I.2.2. Proverbes autour de la maison

Au Liban, un nombre considérable de proverbes s'échange et circule au cours de la vie quotidienne. A usage fréquent, les proverbes expriment intensivement l'expérience quotidienne, et présentent des solutions possibles aux problèmes relationnels fréquents. Certains auteurs identifient dans les proverbes des leçons de modestie (Depaule & Arnaud, 1985) considérablement instructives où s'entremêlent la simplicité de la parole et la ruse de la sagesse. Certains proverbes sont, plus particulièrement, consacrés à la maison, «Al Dar / Al Bayt», et à ses éléments constituants (portes, fenêtres, seuil, sadr). Ainsi, les proverbes de la maison illustrent des thèmes variant entre le regard, les frontières, le contrôle, la place significative, l'étranger / le familier, le dedans / le dehors, l'hospitalité ou encore la tranquillité du chez soi et la prospérité. Ils tentent d'ordonner le monde en effectuant des différenciations et des alternatives entre le vécu et le souhaité. De ce fait, la métaphore des proverbes est basée sur les différences et les oppositions pratiques, spatiales et symboliques. Celles – ci illustrent l'ordre qui doit régner dans le monde : »sadr» / «atabe», voire le fond / le seuil, dedans / dehors, ouvert / fermé, masculin / féminin, familier / étranger.

La structure sous‑jacente aux proverbes est «celle qui ordonne le monde en le partageant” (Depaule & Arnaud, 1985, p. 97). Par cette structure binaire, les proverbes de la maison tentent de remplir une «mission» sociale. Celle‑ci consiste à structurer les territoires, déterminer les rapports au voisinage, établir des rapprochements entre la maison et la personnalité des habitants, rappeler les règles de l'hospitalité et exprimer l'effort et la persévérance.

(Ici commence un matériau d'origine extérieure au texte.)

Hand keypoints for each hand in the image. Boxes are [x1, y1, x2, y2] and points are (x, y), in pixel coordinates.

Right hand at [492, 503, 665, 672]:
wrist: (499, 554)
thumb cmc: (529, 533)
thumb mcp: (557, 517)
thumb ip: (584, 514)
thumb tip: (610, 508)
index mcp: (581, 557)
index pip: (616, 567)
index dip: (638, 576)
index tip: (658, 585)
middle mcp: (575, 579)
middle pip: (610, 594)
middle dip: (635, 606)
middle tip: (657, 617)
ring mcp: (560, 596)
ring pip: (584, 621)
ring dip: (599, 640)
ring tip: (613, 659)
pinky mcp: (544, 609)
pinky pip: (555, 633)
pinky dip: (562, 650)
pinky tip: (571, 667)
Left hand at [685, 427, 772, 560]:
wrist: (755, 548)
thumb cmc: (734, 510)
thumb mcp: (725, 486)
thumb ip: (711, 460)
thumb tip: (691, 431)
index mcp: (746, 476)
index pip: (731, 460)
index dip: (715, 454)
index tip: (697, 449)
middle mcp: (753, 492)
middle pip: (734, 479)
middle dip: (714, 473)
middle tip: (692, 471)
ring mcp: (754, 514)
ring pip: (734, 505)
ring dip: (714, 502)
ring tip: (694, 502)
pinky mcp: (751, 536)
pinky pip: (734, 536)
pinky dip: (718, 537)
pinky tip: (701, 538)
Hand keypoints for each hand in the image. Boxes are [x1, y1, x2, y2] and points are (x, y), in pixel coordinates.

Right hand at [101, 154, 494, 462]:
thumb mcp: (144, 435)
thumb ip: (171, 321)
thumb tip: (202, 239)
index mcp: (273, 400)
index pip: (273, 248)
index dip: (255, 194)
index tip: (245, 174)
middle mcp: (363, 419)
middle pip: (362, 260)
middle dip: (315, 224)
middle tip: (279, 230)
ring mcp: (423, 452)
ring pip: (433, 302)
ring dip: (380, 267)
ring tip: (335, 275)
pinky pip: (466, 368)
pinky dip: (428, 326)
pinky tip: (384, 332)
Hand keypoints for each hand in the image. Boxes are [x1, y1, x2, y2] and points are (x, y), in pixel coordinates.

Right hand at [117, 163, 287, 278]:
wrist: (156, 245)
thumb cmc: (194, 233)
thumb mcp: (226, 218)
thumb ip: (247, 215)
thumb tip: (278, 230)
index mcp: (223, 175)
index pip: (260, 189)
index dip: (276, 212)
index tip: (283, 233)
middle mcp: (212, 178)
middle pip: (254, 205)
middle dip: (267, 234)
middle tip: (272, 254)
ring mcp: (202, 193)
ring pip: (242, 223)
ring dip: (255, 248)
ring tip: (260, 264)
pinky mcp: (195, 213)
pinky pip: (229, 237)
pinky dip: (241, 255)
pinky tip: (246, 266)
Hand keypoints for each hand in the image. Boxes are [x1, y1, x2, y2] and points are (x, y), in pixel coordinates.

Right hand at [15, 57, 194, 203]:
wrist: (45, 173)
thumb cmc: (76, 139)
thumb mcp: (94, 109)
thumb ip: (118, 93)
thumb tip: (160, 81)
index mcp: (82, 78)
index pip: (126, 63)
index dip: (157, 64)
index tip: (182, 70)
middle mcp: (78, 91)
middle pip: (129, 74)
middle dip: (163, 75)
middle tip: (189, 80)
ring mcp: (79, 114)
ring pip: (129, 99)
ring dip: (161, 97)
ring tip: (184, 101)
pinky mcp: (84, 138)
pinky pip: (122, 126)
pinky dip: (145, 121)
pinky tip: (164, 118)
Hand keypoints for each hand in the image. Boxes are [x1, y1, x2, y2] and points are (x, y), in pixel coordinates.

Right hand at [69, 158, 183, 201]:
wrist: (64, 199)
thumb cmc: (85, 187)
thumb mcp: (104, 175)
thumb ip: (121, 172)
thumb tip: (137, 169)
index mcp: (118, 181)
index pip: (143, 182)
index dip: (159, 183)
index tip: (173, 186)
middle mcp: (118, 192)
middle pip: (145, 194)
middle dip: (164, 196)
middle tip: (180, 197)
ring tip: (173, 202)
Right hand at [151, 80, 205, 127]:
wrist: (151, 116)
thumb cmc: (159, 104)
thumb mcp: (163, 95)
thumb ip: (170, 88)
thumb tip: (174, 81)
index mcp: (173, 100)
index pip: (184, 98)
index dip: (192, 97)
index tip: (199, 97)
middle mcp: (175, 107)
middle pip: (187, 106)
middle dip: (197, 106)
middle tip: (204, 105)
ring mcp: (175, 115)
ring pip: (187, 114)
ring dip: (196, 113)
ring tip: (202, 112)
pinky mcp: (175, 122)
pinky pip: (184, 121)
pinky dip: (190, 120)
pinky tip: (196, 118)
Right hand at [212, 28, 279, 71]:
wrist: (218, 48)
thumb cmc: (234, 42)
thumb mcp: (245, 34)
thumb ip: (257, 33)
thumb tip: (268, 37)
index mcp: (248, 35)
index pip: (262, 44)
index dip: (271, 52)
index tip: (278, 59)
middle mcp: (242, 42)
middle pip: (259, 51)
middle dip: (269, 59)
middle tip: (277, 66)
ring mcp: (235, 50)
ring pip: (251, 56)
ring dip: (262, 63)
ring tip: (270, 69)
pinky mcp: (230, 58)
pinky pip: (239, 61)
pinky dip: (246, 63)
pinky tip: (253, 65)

Les proverbes montrent que le voisin est plus proche qu'un frère : »le voisin, avant la maison; le compagnon avant le chemin» et aussi «ferme ta porte et fais confiance à ton voisin.»

Les proverbes avertissent des conséquences néfastes de certains comportements sur la solidité de la demeure : »la maison de l'injuste est une ruine». La jalousie détruit la poutre de la maison».

Les proverbes effectuent des Identifications entre la maison et ses propriétaires : »marbre dehors, noir de suie dedans» et «toute chose à sa porte ressemble à ses propriétaires”.

Les proverbes invitent à être accueillant et hospitalier : »tes invités sont dans ta maison et ta clé est dans ta poche» ; « comme des vignes sur le chemin, sa maison est ouverte» ; «la maison étroite peut rassembler mille amis» mais aussi «notre invité est maître dans maison, et nous sommes ses invités»(Freyhat, 2000).

La prospérité est aussi souhaitée à travers des proverbes : »que ta porte demeure ouverte». La prospérité humaine est toujours préférable à la prospérité matérielle : «une maison d'hommes vaut mieux qu'un tas d'or» et aussi «rien de préférable à la maison qui engendre une maison».

Les proverbes valorisent la possession et la propriété de maisons : »un tas de pierres vaut mieux qu'une forêt d'or» ; «la maison est pour l'éternité» ;»la maison est une protection». Les proverbes montrent aussi le rôle de la mère dans le rassemblement des membres de sa famille «la maison de la mère rassemble toujours».

Enfin, au Liban, avoir un «chez soi» consiste non seulement à se protéger, mais aussi à investir socialement, à s'intégrer et à avoir un statut propre. A ce titre, le premier grand projet du libanais réside, non dans la location d'une maison, mais plutôt dans la construction et dans la possession d'une demeure à soi. L'aménagement d'une maison introduit dans un système social basé sur les droits, les devoirs et les règles d'hospitalité : les individus et les familles y acquièrent de nouveaux statuts sociaux. C'est à la maison que la famille puise l'ambiance favorable à la socialisation des individus, par l'acquisition des valeurs familiales, sociales, religieuses et morales. Lorsque la maison se transforme en espace conflictuel et stressant suite au retrait de la famille, d'autres cadres tentent, donc, de la remplacer ou de lui constituer un complément, d'où l'intervention des actionnaires et des intermédiaires sociaux et la mise en place de l'action sociale.